Türkiye'de son zamanlarda garip tutuklamalar ve göz altılar oluyor. Zaman zaman su yüzüne çıkan ahlakçı bir anlayışın tezahürünü görüyoruz. Bir felsefe öğretmeni ve bir sosyolog olarak bu konu ilgimi çekiyor. Gelin bu konuyu birlikte biraz irdeleyelim.
Türkiye’de tuhaf günlerden geçiyoruz.
Bir televizyon programında yapılan espri suç sayılıyor, gülenler bile sorguya çekiliyor. Bir sanatçının yazdığı şarkı sözleri “toplumun değerlerine saldırı” diye soruşturma konusu oluyor. Bir dizinin sahnesi “ahlaka aykırı” denilerek sansürleniyor.
Peki soralım:
Kime göre, neye göre ahlaksızlık?
Sosyoloji bize şunu öğretir: Ahlak, toplumların ortak yaşam kurallarıdır. Ancak bu kurallar mutlak değildir; zamana, mekâna, kültüre göre değişir. Antik Yunan’da “erdem” özgür yurttaşın siyasal yaşama katılımıydı. Ortaçağ Avrupa’sında “ahlak” kilisenin buyruğuna itaat etmekti. Modern çağda ise bireyin özgürlüğü, insan hakları ve vicdan bağımsızlığı “ahlakın temeli” sayılır.
Şimdi bakalım bizimkine:
Devlet eliyle ahlak dayatılıyor. Polis karakolunda ahlak sorgusu yapılıyor. Savcı iddianamesinde ahlak maddeleri sıralanıyor.
Oysa ahlakın sopası olmaz!
Bir düşünürün dediği gibi: “Ahlak, özgürlüğün çocuğudur; baskının değil.”
Bugün yaşananlar bize şunu gösteriyor: “Ahlak” kavramı, siyasi iktidarın elinde bir sopaya dönüşmüş durumda. İktidar için “ahlak” demek, kendine biat etmeyen her davranışı suç saymak demektir.
Tarih Bize Ne Diyor?
– Nazi Almanyası’nda, rejim “Alman ahlakı” adı altında sanatı, basını, tiyatroyu susturdu. Jazz müzik bile “ahlaksız” sayıldı çünkü farklıydı, özgürdü. Sonunda “ahlak” bahanesiyle milyonlarca insan yok edildi.
– İran’da ahlak polisi, kadınların kıyafetini ölçüp biçiyor. Saç teli göründü mü dayak, özgürlük talep edildi mi hapis!
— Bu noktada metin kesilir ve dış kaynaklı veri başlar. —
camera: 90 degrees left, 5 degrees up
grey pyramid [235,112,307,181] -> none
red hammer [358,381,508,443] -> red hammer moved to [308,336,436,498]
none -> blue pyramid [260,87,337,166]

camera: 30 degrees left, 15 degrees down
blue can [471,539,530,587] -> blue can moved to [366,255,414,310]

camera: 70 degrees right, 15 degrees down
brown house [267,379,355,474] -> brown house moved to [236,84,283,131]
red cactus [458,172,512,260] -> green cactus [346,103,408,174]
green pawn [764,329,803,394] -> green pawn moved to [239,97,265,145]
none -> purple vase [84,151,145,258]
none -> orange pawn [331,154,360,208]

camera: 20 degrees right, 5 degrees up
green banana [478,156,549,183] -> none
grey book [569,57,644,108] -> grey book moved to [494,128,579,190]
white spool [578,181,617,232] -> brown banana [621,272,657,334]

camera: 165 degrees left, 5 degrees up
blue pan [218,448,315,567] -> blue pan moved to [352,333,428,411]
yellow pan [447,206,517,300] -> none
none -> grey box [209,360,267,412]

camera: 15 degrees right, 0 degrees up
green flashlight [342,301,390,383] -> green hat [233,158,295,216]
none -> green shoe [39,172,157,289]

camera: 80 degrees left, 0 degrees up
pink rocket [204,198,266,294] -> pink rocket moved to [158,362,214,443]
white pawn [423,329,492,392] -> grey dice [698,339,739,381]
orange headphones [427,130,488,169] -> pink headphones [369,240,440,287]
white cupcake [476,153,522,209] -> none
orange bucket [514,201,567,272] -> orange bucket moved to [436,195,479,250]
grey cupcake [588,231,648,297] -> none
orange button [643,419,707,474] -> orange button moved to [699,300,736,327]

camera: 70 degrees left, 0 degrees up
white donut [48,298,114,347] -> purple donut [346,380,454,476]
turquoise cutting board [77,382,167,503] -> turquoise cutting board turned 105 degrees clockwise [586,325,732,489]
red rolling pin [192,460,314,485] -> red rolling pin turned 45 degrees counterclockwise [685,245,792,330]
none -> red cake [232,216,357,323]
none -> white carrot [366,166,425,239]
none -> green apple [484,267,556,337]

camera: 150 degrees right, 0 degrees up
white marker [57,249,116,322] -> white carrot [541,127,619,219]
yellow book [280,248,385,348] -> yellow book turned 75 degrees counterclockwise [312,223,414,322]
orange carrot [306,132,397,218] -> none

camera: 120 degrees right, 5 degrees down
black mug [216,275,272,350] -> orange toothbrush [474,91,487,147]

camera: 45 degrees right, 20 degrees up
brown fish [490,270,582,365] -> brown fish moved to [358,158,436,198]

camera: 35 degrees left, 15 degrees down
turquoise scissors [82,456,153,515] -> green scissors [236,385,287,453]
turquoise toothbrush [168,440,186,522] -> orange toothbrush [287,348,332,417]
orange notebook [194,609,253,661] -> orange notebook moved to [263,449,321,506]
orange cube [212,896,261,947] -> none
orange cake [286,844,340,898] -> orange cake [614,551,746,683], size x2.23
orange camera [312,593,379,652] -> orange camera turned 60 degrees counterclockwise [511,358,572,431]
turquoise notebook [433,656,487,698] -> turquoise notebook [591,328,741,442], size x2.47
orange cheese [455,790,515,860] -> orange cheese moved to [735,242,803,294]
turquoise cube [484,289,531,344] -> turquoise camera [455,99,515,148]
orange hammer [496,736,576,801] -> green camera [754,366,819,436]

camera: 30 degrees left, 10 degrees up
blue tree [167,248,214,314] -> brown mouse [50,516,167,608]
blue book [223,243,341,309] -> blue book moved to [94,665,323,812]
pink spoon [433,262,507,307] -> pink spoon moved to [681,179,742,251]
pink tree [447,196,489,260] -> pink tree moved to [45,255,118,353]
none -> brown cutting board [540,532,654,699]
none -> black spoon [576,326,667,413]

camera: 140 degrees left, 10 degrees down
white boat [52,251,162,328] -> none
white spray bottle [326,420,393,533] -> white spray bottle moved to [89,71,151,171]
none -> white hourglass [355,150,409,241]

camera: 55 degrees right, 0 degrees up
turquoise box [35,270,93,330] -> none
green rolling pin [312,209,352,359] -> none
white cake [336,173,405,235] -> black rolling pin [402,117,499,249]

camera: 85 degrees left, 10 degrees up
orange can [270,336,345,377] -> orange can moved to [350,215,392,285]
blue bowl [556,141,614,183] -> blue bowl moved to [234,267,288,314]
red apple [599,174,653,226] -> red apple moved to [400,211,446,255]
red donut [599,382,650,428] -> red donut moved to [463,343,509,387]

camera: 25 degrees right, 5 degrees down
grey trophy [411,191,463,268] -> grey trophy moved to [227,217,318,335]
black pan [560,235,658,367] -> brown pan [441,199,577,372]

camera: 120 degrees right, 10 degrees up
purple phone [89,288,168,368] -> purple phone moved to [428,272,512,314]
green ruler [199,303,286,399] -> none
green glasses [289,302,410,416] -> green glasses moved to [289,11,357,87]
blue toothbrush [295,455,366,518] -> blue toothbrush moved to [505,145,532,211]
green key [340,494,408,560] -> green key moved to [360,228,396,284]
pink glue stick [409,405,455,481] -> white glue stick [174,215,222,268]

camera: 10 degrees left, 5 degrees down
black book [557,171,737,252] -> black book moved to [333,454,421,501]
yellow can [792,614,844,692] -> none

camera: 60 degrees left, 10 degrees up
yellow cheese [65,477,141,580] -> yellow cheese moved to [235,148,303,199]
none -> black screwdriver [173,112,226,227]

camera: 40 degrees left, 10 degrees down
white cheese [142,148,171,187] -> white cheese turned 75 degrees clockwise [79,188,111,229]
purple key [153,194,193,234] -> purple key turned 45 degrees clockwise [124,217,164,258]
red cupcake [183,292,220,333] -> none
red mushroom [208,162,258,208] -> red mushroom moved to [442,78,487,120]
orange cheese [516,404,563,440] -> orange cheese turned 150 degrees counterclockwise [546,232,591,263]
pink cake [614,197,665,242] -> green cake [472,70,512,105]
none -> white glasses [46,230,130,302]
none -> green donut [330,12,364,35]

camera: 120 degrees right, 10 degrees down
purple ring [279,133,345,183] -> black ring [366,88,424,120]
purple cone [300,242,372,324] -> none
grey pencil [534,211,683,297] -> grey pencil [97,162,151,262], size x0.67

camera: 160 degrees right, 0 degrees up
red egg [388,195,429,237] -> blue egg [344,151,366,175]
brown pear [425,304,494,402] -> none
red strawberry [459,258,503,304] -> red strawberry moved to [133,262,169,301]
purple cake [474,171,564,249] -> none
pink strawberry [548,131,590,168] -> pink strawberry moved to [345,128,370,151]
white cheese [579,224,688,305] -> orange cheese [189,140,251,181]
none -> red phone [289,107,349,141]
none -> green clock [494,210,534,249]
Bugün İran toplumu nefes alamıyorsa, nedeni “ahlak sopası”nın gölgesinde yaşamaktır.
– Türkiye’nin kendi tarihine bakalım:
1950’lerde kitaplar toplatıldı, 80’lerde şarkılar yasaklandı, 90’larda tiyatrolar kapatıldı. Sansür hep vardı, ama “ahlak” kılıfıyla daha da meşrulaştırıldı. Bugün de aynı zihniyet hortluyor.
Asıl Tehlike
Bir toplumda ahlakın ölçüsü polis kararıyla belirlenmeye başlarsa, orada artık ahlaktan değil, korkudan söz edilebilir. Bugün şarkıya yasak koyanlar, yarın resme, öbür gün kahkahaya yasak koyacak.
Sanatı susturursanız, düşünceyi de susturmuş olursunuz. Mizahı yasaklarsanız, eleştiriyi de yasaklamış olursunuz. Sonunda elinizde kalan tek şey, tek tip insan, tek tip düşünce, tek tip hayat olur.
Ama tarih şunu kanıtladı:
Baskıyla yaratılan tek tip toplumlar çöktü. Nazi Almanyası çöktü, Sovyet sansürü dağıldı, İran halkı sokaklarda hâlâ direniyor.
Sonuç
Gerçek ahlak, polis copuyla değil, özgür vicdanla yaşar.
Ve özgürlüğün olmadığı yerde ahlak değil, sadece korku vardır.
Türkiye’nin asıl ihtiyacı, sopayla dayatılan sahte ahlak değil;
özgür bireylerin ortak vicdanında filizlenen gerçek ahlaktır.